Seemingly interminable waiting for our solicitor to complete, conclude, finalise, finish all matters relating to my mother's estate. Probate having been granted some six weeks ago, after what had already felt by the time it was applied for an interminable process, it is a strangely tortuous process to continue to wait when everything appears to be set for 'distribution'. Now our solicitor's secretary is off work as her husband is seriously ill (some might argue this is too much information from one's £205 an hour legal representative) and so a letter explaining where we are up to is 'out for dictation' with apparently no one to whom she can dictate. It's not so much the money at this point, though goodness knows we shall be happy enough to pay off the mortgage, and I count my blessings daily to have been left an undoubtedly useful sum of money by my Mum. But the whole thing now seems so laden with feelings of finality.

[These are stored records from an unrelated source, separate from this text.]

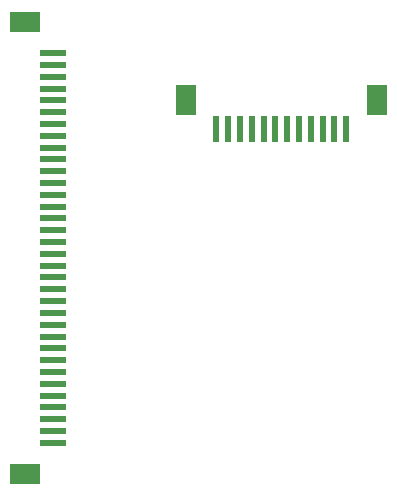
<source format=gtp>
G04 EAGLE Gerber RS-274X export*
G75*
%MOMM*%
%FSLAX34Y34*%
%LPD*%
%INSolderpaste Top*%
%IPPOS*%
%AMOC8*
5,1,8,0,0,1.08239X$1,22.5*%
G01*
%ADD10R,2.200000X0.600000*%
%ADD11R,2.600000X1.800000*%
%ADD12R,0.600000X2.200000*%
%ADD13R,1.800000X2.600000*%


D10*
X356280Y523400D03*
X356280Y533400D03*
X356280Y513400D03*
X356280Y543400D03*
D11*
X332280Y207400D03*
X332280Y589400D03*
D10*
X356280Y553400D03*
X356280Y563400D03*
X356280Y503400D03*
X356280Y493400D03*
X356280Y483400D03*
X356280Y473400D03*
X356280Y463400D03*
X356280Y453400D03*
X356280Y443400D03*
X356280Y433400D03*
X356280Y423400D03*
X356280Y413400D03*
X356280Y403400D03*
X356280Y393400D03*
X356280Y383400D03*
X356280Y373400D03*
X356280Y363400D03*
X356280Y353400D03*
X356280Y343400D03*
X356280Y333400D03*
X356280Y323400D03*
X356280Y313400D03*
X356280Y303400D03*
X356280Y293400D03*
X356280Y283400D03*
X356280Y273400D03*
X356280Y263400D03*
X356280Y253400D03*
X356280Y243400D03*
X356280Y233400D03*
D12*
X564430Y499540D03*
X574430Y499540D03*
X554430Y499540D03*
X584430Y499540D03*
D13*
X468430Y523540D03*
X630430Y523540D03*
D12*
X594430Y499540D03*
X604430Y499540D03*
X544430Y499540D03*
X534430Y499540D03*
X524430Y499540D03*
X514430Y499540D03*
X504430Y499540D03*
X494430Y499540D03*
M02*

</source>
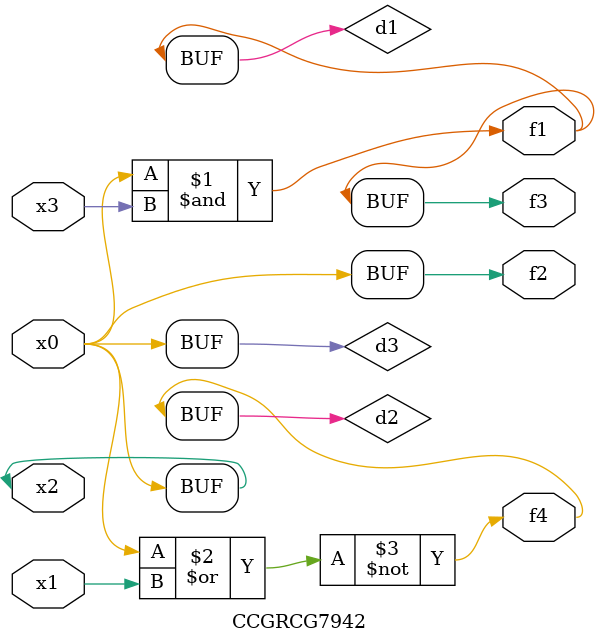
<source format=v>
module CCGRCG7942(
	input x0, x1, x2, x3,
	output f1, f2, f3, f4
);

	wire d1, d2, d3;

	and (d1, x2, x3);
	nor (d2, x0, x1);
	buf (d3, x0, x2);
	assign f1 = d1;
	assign f2 = d3;
	assign f3 = d1;
	assign f4 = d2;
endmodule

</source>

This last piece of admin to be concluded, money distributed, and then - all done and dusted. As I write I remember the one other thing still to be done - the stone for my mother's grave. I guess that will be the final final moment of 'nothing left to be done'. It's hard to describe how unsettling this waiting is for me, because it isn't that I think about it constantly. It's more a background tension. A sense of something pending, something not being where it ought to be, but getting nearer, nearer.

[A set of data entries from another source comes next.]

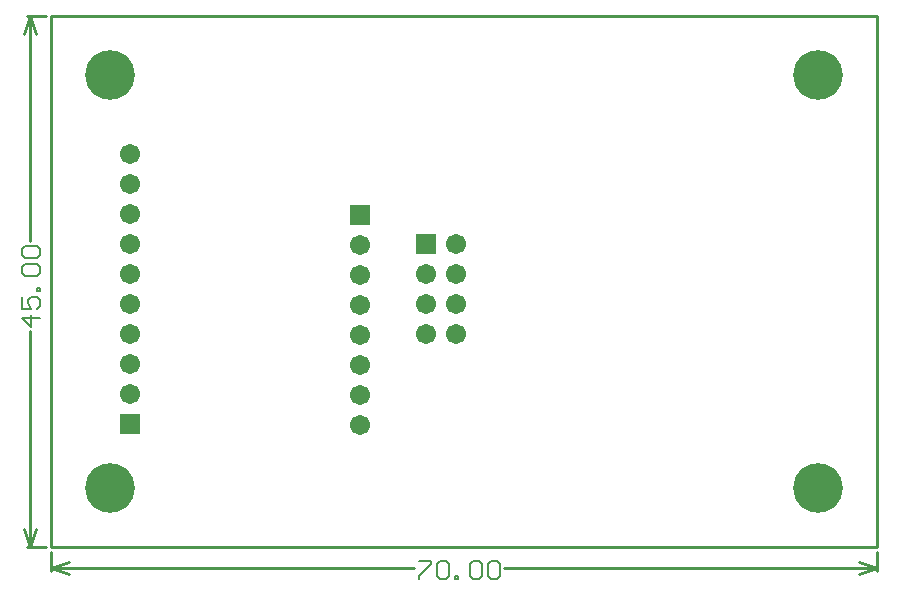
<source format=gbs>
G04*
G04 #@! TF.GenerationSoftware,Altium Limited,Altium Designer,18.1.9 (240)*
G04*
G04 Layer_Color=16711935*
%FSLAX24Y24*%
%MOIN*%
G70*
G01*
G75*
%ADD14C,0.0100*%
%ADD15C,0.0060*%
%ADD36C,0.0671*%
%ADD37R,0.0671X0.0671*%
%ADD38C,0.1655*%
D14*
X27559Y0D02*
Y17717D01*
X0D02*
X27559D01*
X0Y0D02*
X27559D01*
X0D02*
Y17717D01*
X-900Y600D02*
X-700Y0D01*
X-500Y600D01*
X-700Y17717D02*
X-500Y17117D01*
X-900D02*
X-700Y17717D01*
Y0D02*
Y7189D01*
Y10208D02*
Y17717D01*
X-800Y0D02*
X-150D01*
X-800Y17717D02*
X-150D01*
X0Y-700D02*
X600Y-500D01*
X0Y-700D02*
X600Y-900D01*
X26959D02*
X27559Y-700D01*
X26959Y-500D02*
X27559Y-700D01*
X0D02*
X12110D01*
X15129D02*
X27559D01*
X0Y-800D02*
Y-150D01*
X27559Y-800D02*
Y-150D01*
D15*
X-340Y7649D02*
X-940D01*
X-640Y7349D01*
Y7749D01*
X-940Y8348D02*
Y7949D01*
X-640D01*
X-740Y8148D01*
Y8248D01*
X-640Y8348D01*
X-440D01*
X-340Y8248D01*
Y8048D01*
X-440Y7949D01*
X-340Y8548D02*
X-440D01*
Y8648D01*
X-340D01*
Y8548D01*
X-840Y9048D02*
X-940Y9148D01*
Y9348D01*
X-840Y9448D01*
X-440D01*
X-340Y9348D01*
Y9148D01*
X-440Y9048D01*
X-840D01*
Y9648D02*
X-940Y9748D01*
Y9948D01*
X-840Y10048D01*
X-440D01*
X-340Y9948D01*
Y9748D01*
X-440Y9648D01*
X-840D01*
X12270Y-460D02*
X12670D01*
Y-560D01*
X12270Y-960D01*
Y-1060D01*
X12870Y-560D02*
X12970Y-460D01*
X13170D01*
X13270Y-560D01*
Y-960D01*
X13170Y-1060D01*
X12970D01*
X12870Y-960D01*
Y-560D01*
X13470Y-1060D02*
Y-960D01*
X13570D01*
Y-1060D01*
X13470D01*
X13969Y-560D02*
X14069Y-460D01*
X14269D01*
X14369Y-560D01*
Y-960D01*
X14269Y-1060D01*
X14069D01*
X13969Y-960D01*
Y-560D01*
X14569D02*
X14669Y-460D01*
X14869D01*
X14969Y-560D01*
Y-960D01*
X14869Y-1060D01*
X14669D01*
X14569Y-960D01*
Y-560D01*
D36*
X10300Y4088D02*
D03*
Y5088D02*
D03*
Y6088D02*
D03*
Y7088D02*
D03*
Y8088D02*
D03*
Y9088D02*
D03*
Y10088D02*
D03*
X2650Y5100D02*
D03*
Y7100D02*
D03*
Y8100D02*
D03*
Y9100D02*
D03*
Y10100D02*
D03*
Y11100D02*
D03*
Y12100D02*
D03*
Y13100D02*
D03*
Y6100D02*
D03*
X13500Y10100D02*
D03*
X12500Y9100D02*
D03*
X13500D02*
D03*
X12500Y8100D02*
D03*
X13500D02*
D03*
X12500Y7100D02*
D03*
X13500D02*
D03*
D37*
X10300Y11088D02*
D03*
X2650Y4100D02*
D03*
X12500Y10100D02*
D03*
D38*
X1969Y1969D02*
D03*
Y15748D02*
D03*
X25591Y1969D02*
D03*
Y15748D02*
D03*
M02*

</source>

Cold weather - still out in woolly hat, mittens and umpteen layers of clothing for my daily walks. Sullen grey skies. When the sun gets a look in it does warm up, for a while.

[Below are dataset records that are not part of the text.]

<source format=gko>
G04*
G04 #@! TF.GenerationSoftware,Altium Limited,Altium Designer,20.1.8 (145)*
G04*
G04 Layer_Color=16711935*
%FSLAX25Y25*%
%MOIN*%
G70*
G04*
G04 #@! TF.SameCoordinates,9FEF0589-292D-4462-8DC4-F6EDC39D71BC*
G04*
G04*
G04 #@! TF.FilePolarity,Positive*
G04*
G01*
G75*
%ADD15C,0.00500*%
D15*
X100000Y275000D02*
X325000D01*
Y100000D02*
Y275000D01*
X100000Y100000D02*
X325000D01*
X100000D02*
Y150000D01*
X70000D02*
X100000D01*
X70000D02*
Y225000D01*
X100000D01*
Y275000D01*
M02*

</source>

Drawing - been doing some.
Writing - been doing some.
A deepening understanding that everything is included. Everything internal and external. The sullen skies and the struggle with waiting, the writing and the drawing, the awful moods of loss and yearning, anxiety and unsafety, and hypochondriacal tendencies, and the times of joy in small everyday aspects of my life. Acceptance of it all. Nothing that has to be got rid of or avoided. All can take their place at the great table of my life.
2 comments:
And don't forget the funny, amorphous people who read your blog and feel the same way that you do. We will probably never meet, but we face the same problems and feel the same anxieties, sadness, and joy. Small rivulets of cosmic glue holding us all on the spinning mud ball as we go 'round and 'round the universe.
Well said, Mrs. Spalpthing.
I can't add to this wise comment. Thinking of you. It will grow lighter, warmer soon.